To celebrate the release of this riot of a ‘road-kill-trip’, we are looking back on some of those women who violently broke the mould and took an anti-heroic approach to their leading role:

SPOILERS FOLLOW

1. Tina (Sightseers)

In Sightseers, two hapless tourists travelling across the English moors to take in the highlights of the countryside find themselves leaving a spectacle themselves when a series of awkward run-ins with fellow sightseers leave them with blood on their hands. Tina and her husband Chris (Steve Oram) are the perfect dark twist on a British stereotype – so unerringly twitchy about verbal confrontations, small talk and the contempt of men wearing more expensive wellies than them, that they would rather butcher someone to death than stand a minute longer in the grass trying to befriend them.
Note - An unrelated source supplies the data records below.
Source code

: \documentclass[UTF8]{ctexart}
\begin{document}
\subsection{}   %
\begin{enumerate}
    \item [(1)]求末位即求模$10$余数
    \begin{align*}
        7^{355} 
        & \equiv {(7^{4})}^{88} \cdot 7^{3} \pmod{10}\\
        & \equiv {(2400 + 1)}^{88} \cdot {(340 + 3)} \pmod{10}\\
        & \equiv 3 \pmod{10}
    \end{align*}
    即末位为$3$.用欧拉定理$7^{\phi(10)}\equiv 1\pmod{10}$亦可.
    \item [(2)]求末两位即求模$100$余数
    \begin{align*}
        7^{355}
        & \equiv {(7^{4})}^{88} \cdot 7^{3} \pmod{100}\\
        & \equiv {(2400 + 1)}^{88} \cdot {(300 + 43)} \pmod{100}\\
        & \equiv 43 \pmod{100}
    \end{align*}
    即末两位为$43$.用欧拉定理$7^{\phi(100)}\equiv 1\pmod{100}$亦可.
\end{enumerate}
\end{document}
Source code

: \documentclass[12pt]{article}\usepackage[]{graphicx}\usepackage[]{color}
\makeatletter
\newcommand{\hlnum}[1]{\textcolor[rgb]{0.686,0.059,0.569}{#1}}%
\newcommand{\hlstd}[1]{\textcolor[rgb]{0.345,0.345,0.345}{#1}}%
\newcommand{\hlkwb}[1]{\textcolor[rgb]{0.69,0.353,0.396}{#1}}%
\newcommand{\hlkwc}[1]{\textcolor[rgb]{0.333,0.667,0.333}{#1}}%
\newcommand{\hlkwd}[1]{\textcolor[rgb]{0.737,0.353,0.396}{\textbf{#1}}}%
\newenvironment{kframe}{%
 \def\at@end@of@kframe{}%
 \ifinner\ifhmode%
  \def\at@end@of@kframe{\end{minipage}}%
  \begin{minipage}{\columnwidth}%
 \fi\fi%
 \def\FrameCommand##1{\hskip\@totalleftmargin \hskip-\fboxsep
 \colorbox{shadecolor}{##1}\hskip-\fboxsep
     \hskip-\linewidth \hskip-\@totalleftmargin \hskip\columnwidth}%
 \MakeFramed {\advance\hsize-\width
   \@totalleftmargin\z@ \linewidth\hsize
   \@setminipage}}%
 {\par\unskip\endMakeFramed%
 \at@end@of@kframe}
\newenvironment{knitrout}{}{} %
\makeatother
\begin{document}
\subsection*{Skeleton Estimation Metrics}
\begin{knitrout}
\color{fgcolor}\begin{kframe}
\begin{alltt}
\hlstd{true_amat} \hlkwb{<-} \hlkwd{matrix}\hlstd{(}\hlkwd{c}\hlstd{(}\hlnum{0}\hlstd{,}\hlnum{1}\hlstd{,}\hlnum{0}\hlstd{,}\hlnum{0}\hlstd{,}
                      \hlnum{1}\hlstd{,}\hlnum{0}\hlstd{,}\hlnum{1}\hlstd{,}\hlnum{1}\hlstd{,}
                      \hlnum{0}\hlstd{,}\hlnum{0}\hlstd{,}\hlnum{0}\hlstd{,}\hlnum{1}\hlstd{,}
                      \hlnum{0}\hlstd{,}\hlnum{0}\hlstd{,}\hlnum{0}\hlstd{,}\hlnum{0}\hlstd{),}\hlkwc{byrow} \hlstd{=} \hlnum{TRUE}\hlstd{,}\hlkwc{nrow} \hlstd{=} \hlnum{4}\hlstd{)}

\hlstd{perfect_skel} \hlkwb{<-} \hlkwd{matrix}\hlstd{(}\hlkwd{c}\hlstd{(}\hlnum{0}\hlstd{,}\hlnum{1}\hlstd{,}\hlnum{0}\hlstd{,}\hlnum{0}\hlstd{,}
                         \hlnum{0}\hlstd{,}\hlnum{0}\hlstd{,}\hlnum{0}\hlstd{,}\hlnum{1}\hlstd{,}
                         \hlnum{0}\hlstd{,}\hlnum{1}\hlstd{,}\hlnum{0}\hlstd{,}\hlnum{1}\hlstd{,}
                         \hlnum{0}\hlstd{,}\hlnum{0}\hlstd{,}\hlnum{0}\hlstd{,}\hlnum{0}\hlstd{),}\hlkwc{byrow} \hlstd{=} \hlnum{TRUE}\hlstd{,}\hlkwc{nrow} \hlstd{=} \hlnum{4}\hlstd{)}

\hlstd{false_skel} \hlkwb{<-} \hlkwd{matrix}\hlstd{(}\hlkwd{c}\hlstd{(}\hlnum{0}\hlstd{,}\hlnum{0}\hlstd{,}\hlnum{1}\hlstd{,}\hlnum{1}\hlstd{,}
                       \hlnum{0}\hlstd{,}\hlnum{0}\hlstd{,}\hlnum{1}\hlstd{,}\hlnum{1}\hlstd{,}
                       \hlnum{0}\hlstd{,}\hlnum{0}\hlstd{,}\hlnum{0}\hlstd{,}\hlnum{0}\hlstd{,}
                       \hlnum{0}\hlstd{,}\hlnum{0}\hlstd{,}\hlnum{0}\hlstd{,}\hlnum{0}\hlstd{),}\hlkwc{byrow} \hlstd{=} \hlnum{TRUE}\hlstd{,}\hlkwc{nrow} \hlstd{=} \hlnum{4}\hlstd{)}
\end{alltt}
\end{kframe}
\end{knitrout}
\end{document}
Alice Lowe’s Tina is a marvellous counter to Chris’s pushy aggro – as things go, she’s pretty sweet, terribly nervous and quite un-intimidating in her oversized anorak. But at the edge of her expression, there is just the hint of a creepier demeanour. When the chance to walk away presents itself, Tina takes a sly hand in proceedings and gets stuck in. Don’t disturb her on her dog walk.

2. Rose (Wild Target)

‘Completely out of control’ is just one of the many hysterical judgements of Rose, a con-woman who manages to convince her would-be-assassin to join her on a rip-roaring escape plan from the mob who want her dead. Featuring Emily Blunt as a fresh-faced and refreshingly selfish target, and the quirky capering style of Clue director Jonathan Lynn, this film, and its unlawful princess, is a guiltless hoot.

The joy of Rose is not just that she is a villain wearing a damsel’s look, but the inclusiveness of her crimes. Nothing is too petty, or too terrible if it will make her and her little crew of aides smile another day; stealing chocolate, going for the gun, a car heist in knee-high boots, nothing is too impossible or too immature for this delightful villainess. She is the best of a bad bunch.

3. Moll (Beast)

Maybe the most tragic on this list; Jessie Buckley’s disturbed, distressing performance as a small-town girl who meets a bad boy in the midst of a series of serial murders is the shining example of a ‘tortured villain’ – a trope usually reserved for Byronic, overtly method-acting men. Moll captures hearts as a lonely, girlish soul caught up in a horrific series of femicides that tear her bitter, isolated sea-side home apart. But, as her increasingly dark dreams pre-curse, she might just destroy hearts as well. And eat them for breakfast.

Beast allows writer-director Michael Pearce to turn a familiar fairytale inside out. Although the mystery of just who is hiding the identity of the Beast under their skin is never quite solved, audiences can be sure of one thing: Moll is no ordinary beauty.

4. Eve (Only Lover’s Left Alive)

More anti than heroin, Tilda Swinton’s radiant undead lurker may be a self-confessed -‘scary fiction’. But, she is also incandescently charming. This lady of the night enjoys the Coen brothers movies, sports a bone-white beach blowback quiff and prefers to enjoy her blood popsicles in the dark than near the sun. She is, in short, the first hipster countess to counter the legacy of Dracula, and it is sheer entertainment to see Tilda Swinton sink her teeth into every diminutively regarded stereotype about ‘basic bitches’ and rip it to bloody shreds. Funny that it takes the dead woman to liven up the room.

5 and 6. Val (and Lou) in A Serial Killer’s Guide to Life

A life-coach on a bloody path to enlightenment and her half-petrified, half-impressed student is the product of a storytelling legacy that sees increasingly imaginative ways to baffle audiences expecting to settle on the fixed idea of a woman.

Staten Eliot’s latest feature film has a great laugh while continuing the new-age assumption that the danger and depravity of women under pressure — once though by t to be a muscle that they didn’t possess – actually knows no bounds. Poppy Roe and Katie Brayben are a perfect pair — one the conscience fraying at the edges, and one the madwoman masquerading as a leader — the perfect anti-heroine twosome. The duality of man has met its match, the duality of women.